Hormat pada pribadi manusia berarti kita “masuk ke dalam pikiran dan perasaan orang lain, untuk menumbuhkan (kebahagiaan dan) rasa tanggung jawab bersama” (No. 6). Kita perlu waspada jangan sampai postingan-postingan dan komentar kita menjadikan mereka sebagai objek kekerasan (verbal). Perutusan kita adalah mempersatukan orang-orang dan memperkaya hidup mereka, bukannya mengasingkan mereka dan memeras mereka (No. 6), menyebarkan kebencian, atau menyampaikan berita hoax.

Bagi komunitas manusia, “Sarana komunikasi sosial, bila digunakan dengan tepat, dapat membantu untuk menciptakan dan mendukung suatu komunitas manusiawi yang berdasarkan keadilan dan kasih.. sehingga menjadi tanda-tanda pengharapan” (No. 6).

Lantas bagaimana bagi para penerima komunikasi sendiri (komunikan) harus bersikap? Bukan hanya pembuat konten yang memiliki kewajiban etika, tetapi para penikmat konten itu sendiri. Kita berkewajiban untuk bersikap selektif dan bertanggung jawab (No. 25), dan tidak meneruskan informasi-informasi yang menyimpang dari dari kedua prinsip utama dalam komunukasi sosial.

***

Media komunikasi adalah anugerah Allah yang diwahyukan melalui akal budi manusia. Dalam kisah penciptaan dikatakan bahwa Allah istirahat pada hari ketujuh dan tidak dikisahkan Ia melanjutkan penciptaan pada minggu kedua. “Pencipta” selanjutnya adalah manusia sebagai rekan kerja Allah. Dengan penuh kasih, Sang Seniman Ilahi meneruskannya kepada seniman manusia (EMK 31). Kita memuliakan Allah atas karya luhurNya di bidang komunikasi manusia karena dengan cara ini pun Ia tak hentinya mengkomunikasikan diri demi keselamatan kita.

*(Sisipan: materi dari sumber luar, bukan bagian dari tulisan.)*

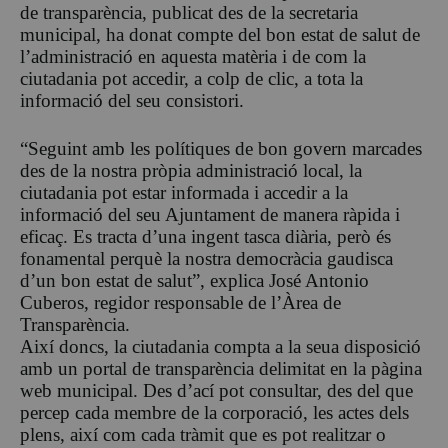
de transparència, publicat des de la secretaria
municipal, ha donat compte del bon estat de salut de
l’administració en aquesta matèria i de com la
ciutadania pot accedir, a colp de clic, a tota la
informació del seu consistori.
“Seguint amb les polítiques de bon govern marcades
des de la nostra pròpia administració local, la
ciutadania pot estar informada i accedir a la
informació del seu Ajuntament de manera ràpida i
eficaç. Es tracta d’una ingent tasca diària, però és
fonamental perquè la nostra democràcia gaudisca
d’un bon estat de salut”, explica José Antonio
Cuberos, regidor responsable de l’Àrea de
Transparència.
Així doncs, la ciutadania compta a la seua disposició
amb un portal de transparència delimitat en la pàgina
web municipal. Des d’ací pot consultar, des del que
percep cada membre de la corporació, les actes dels
plens, així com cada tràmit que es pot realitzar o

Sebagai “rekan kerja Allah” kita diutus untuk menghormati martabat sesama manusia dan menciptakan kebaikan bersama. Pun pula di dunia media sosial kita diutus untuk hal yang sama, karena di Medsos ada manusia dan kita berkomunikasi dengan manusia yang adalah putra-putri Allah.

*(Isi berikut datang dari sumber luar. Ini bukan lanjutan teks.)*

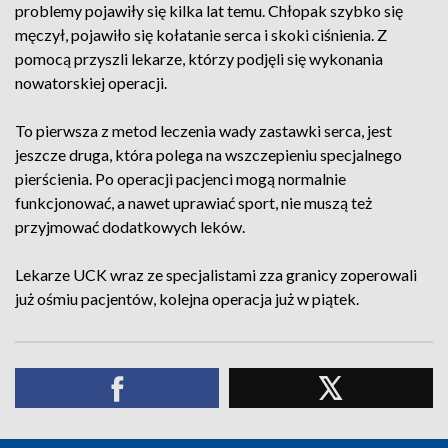
problemy pojawiły się kilka lat temu. Chłopak szybko się
męczył, pojawiło się kołatanie serca i skoki ciśnienia. Z
pomocą przyszli lekarze, którzy podjęli się wykonania
nowatorskiej operacji.
To pierwsza z metod leczenia wady zastawki serca, jest
jeszcze druga, która polega na wszczepieniu specjalnego
pierścienia. Po operacji pacjenci mogą normalnie
funkcjonować, a nawet uprawiać sport, nie muszą też
przyjmować dodatkowych leków.
Lekarze UCK wraz ze specjalistami zza granicy zoperowali
już ośmiu pacjentów, kolejna operacja już w piątek.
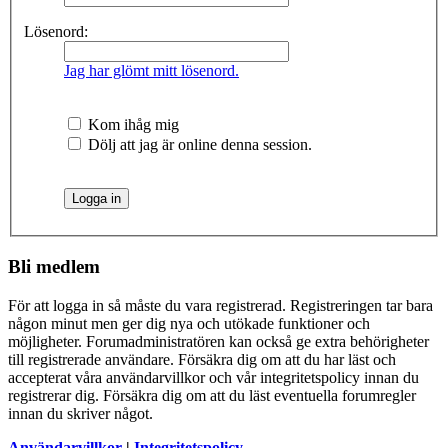
Lösenord:
Jag har glömt mitt lösenord.
Kom ihåg mig
Dölj att jag är online denna session.
Bli medlem
För att logga in så måste du vara registrerad. Registreringen tar bara
någon minut men ger dig nya och utökade funktioner och
möjligheter. Forumadministratören kan också ge extra behörigheter
till registrerade användare. Försäkra dig om att du har läst och
accepterat våra användarvillkor och vår integritetspolicy innan du
registrerar dig. Försäkra dig om att du läst eventuella forumregler
innan du skriver något.
Användarvillkor
|
Integritetspolicy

“Karena itu buanglah dusta dan berkatalah (dan postinglah) yang benar seorang kepada yang lain karena kita adalah sesama anggota... Janganlah ada perkataan kotor (dan konten kebencian) keluar dari mulutmu (dan jarimu), tetapi pakailah perkataan yang baik untuk membangun, di mana perlu, supaya mereka yang mendengarnya, beroleh kasih karunia” (Ef 4:25, 29).***


PA. Didi Tarmedi , Prior Skolastikat OSC.